Off with His Furry Little Head! The Rep's Lieutenant of Inishmore defies description. Just go see it.

The first thing you need to know about Martin McDonagh's Lieutenant of Inishmore, which the St. Louis Rep is currently presenting at the Grandel Theater, is not the play's plot or theme or if it has been well directed and performed. The first thing you need to know is the box-office phone number: 314-968-4925. The next thing you should know is that the show only continues until October 12.

Up to now, I have purposely avoided using any adjectives. Descriptions can be limiting, and the moment I label this macabre comedy as scathing or outrageous or excessively bloody, the very accuracy of those terms will dissuade some readers from wanting to attend. Which would be a disservice, because this is an evening of such giddy theatricality as to transcend specifics. From the moment it begins, with the brains of a just-decapitated cat dripping onto the kitchen table in a cottage in the Aran Islands (off the western coast of Ireland), we are pummeled by the unexpected. This is not theater-as-usual; this is theater spiraling through trajectories we rarely travel. Despite violent goings-on (mostly in Act Two) that make Sweeney Todd seem like a walk in the park, we are not so much shocked by the incessant brutality as we are startled by the realization of how hilarious it all is.
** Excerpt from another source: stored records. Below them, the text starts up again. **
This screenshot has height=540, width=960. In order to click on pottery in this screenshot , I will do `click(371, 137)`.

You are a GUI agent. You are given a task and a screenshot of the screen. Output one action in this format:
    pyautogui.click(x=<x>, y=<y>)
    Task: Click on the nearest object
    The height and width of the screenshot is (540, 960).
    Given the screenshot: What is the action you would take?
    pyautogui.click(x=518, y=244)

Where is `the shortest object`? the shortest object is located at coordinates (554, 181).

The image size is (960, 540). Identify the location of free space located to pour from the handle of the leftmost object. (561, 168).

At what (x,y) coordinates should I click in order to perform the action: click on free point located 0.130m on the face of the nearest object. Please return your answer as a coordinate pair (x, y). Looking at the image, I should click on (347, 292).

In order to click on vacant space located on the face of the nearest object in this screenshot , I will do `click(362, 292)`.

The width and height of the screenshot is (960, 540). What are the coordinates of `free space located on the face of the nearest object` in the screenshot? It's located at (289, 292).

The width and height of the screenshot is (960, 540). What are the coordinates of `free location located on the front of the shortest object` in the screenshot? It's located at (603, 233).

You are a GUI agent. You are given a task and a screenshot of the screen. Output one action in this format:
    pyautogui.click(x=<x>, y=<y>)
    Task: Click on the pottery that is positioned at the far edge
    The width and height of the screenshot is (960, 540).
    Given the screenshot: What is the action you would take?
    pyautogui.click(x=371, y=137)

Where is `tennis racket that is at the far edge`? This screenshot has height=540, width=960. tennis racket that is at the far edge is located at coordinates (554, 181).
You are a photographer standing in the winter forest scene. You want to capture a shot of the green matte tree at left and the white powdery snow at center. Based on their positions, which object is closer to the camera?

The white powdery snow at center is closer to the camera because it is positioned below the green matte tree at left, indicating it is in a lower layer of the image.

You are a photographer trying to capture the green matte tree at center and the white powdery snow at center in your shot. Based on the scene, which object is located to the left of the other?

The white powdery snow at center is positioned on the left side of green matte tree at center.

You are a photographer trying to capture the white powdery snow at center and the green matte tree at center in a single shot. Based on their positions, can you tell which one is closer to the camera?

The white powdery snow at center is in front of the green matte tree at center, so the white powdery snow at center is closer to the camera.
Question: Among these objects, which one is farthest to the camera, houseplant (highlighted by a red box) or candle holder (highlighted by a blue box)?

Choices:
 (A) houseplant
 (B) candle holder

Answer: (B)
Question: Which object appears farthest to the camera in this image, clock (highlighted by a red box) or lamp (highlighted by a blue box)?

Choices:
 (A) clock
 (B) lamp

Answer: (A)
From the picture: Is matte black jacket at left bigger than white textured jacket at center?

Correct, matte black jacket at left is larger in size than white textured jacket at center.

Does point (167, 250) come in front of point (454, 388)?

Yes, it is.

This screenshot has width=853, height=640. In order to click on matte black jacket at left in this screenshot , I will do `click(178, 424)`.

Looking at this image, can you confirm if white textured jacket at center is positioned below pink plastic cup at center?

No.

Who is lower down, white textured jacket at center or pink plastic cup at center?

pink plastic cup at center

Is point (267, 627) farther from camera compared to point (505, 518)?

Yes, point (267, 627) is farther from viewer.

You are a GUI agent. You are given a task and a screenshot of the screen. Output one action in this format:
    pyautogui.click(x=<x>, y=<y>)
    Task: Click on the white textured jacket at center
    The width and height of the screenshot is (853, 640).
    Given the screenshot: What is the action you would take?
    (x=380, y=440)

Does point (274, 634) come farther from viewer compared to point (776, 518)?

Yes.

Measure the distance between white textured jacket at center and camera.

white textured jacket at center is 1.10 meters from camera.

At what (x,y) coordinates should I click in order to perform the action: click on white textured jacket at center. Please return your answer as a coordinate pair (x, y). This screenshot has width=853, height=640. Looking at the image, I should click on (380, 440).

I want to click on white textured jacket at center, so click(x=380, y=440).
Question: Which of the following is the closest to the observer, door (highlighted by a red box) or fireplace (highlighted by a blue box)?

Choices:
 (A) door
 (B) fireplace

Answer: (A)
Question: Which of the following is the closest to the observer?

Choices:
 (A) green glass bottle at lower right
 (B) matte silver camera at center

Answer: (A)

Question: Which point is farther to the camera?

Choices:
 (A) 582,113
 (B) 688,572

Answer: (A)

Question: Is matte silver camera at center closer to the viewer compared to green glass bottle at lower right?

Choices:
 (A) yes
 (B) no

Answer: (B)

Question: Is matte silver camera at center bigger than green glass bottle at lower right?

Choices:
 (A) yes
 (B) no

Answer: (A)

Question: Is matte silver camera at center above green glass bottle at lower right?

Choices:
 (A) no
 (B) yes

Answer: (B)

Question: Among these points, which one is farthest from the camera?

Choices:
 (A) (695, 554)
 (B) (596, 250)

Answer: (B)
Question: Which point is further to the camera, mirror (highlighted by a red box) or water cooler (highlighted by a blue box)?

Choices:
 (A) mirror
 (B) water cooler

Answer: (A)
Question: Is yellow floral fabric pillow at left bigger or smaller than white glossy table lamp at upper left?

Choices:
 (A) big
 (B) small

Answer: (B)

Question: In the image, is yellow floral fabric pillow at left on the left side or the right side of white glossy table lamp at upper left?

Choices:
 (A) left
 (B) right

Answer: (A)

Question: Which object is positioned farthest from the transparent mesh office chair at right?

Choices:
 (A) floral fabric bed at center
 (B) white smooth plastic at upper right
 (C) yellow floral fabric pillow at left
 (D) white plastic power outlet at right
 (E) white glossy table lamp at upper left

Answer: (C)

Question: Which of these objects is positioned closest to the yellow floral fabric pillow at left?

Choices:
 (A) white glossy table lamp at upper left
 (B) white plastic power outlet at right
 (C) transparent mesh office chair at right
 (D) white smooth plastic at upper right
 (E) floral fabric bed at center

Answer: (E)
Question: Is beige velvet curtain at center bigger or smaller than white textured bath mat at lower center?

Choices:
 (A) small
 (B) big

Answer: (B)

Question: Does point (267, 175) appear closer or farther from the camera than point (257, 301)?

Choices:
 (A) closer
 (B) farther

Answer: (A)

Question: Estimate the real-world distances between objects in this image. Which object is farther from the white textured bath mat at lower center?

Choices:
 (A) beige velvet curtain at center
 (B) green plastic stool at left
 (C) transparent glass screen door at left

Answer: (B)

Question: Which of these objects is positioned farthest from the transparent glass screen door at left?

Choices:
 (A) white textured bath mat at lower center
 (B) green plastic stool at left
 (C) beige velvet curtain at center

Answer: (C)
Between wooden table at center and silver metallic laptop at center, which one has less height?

The plot spins and careens around Padraic, a "mad feck" of a killer who is too psychopathic to be accepted by the paramilitary Irish Republican Army. Now Padraic is a terrorist with the even more treacherous splinter group, the Irish National Liberation Army. But after he splinters off from the INLA, Padraic is targeted as a loose cannon who needs to be put down like a mad dog. A bad analogy, that, because Padraic hates dogs. He's a cat man, and Wee Thomas has been his sole love for the past fifteen years. The very hint that his beloved pussy might be a little under the weather is enough to send Padraic into paroxysms of grief. Were he to learn that Thomas' exposed brain matter is making a mess of the kitchen table, Padraic might lose it altogether.

Playwright McDonagh, born in London to Irish parents, has emerged as one of the most vibrant and searing voices in world theater today. In daringly original scripts like The Beauty Queen of Leenane, The Cripple of Inishmaan and especially The Lieutenant of Inishmore, McDonagh has crafted some of the most pungent and disturbing comedy-dramas of our time.

Kudos to the Rep for hiring several of the key contributors to last year's acclaimed production of Lieutenant at the Pittsburgh Irish and Classical Theatre, including the director, scenic, lighting, sound and special effects designers, and two of the key actors. But this is no touring show; they've all built on their initial success to rethink and deepen the piece. Under Carden's effervescent direction, the cast crackles from beginning to end. David Whalen's Padraic is especially impressive, because his portrayal of a wacko who personifies excess never goes too far. Even when Padraic is eating his cell phone or making love to a fellow extremist (Keira Keeley) with the bloody corpse of Wee Thomas wedged between their bodies, Whalen's performance remains smoothly calibrated.

Among the featured cast, Dan McCabe's Davey and Matt DeCaro's Donny work wonderfully well together. Davey and Donny both bookend and anchor the play. They are its alpha and omega: Young Davey personifies innocence; he doesn't understand anything that's happening. Donny, Padraic's weary father, has seen far too much.

"Worse and worse and worse this story gets," Davey bemoans as the unimaginable becomes reality. "Will it never end?" And of course we realize that he's talking, not merely about Padraic, but of the incessant violence that has wracked Ireland for far too long. Will it never end? Yet in a perverse kind of way, a viewer might find himself hoping that this dazzlingly executed murderous romp never will.